The bill in this case was filed to foreclose a mortgage, given to secure a note made by defendant to plaintiff. The defense rested upon an alleged alteration of the note, whereby it was made payable with ten per cent, interest. The note was originally drawn and signed without any such clause, and the question was whether the words in the margin, “at ten pr. e£.,” were inserted before the delivery, or- were added after the papers went into complainant’s possession, without defendant’s assent.

The only positive testimony attempting to fix the time and circumstances of tbe alteration was given by the complainant, who swore the words were inserted after the signing, and before the delivery, by one E. B. Bassett, the subscribing witness, with the assent of defendant. This the defendant denies. Bassett can not speak positively to the handwriting, and has no recollection whatever of the facts, but thinks it probable that he wrote the words. The remaining testimony was all the opinion of witnesses upon the handwriting and other indications appearing on the face of the paper.

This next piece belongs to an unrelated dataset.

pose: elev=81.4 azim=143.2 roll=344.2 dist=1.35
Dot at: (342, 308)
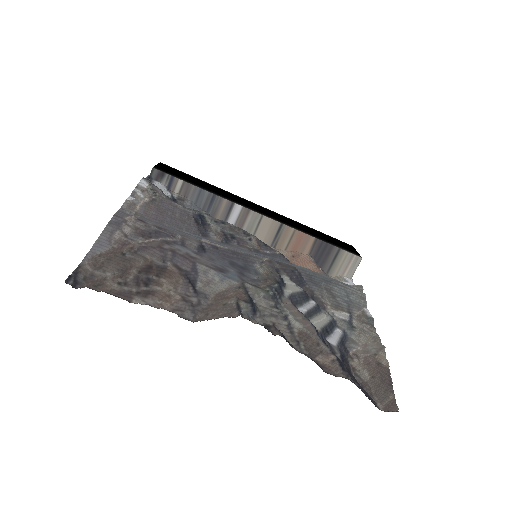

The words alleged to have been interpolated are in a different ink from the rest of the note, and are not written in the manner usually to be expected in such papers. The alteration being so peculiar in appearance, and being favorable to the complainant, by adding three per cent, to the interest, creates sufficient ground of doubt to require some explanation. And unless upon a review of the whole testimony it produces a belief in the genuineness of the instrument as altered, of course complainant could not claim to recover upon it.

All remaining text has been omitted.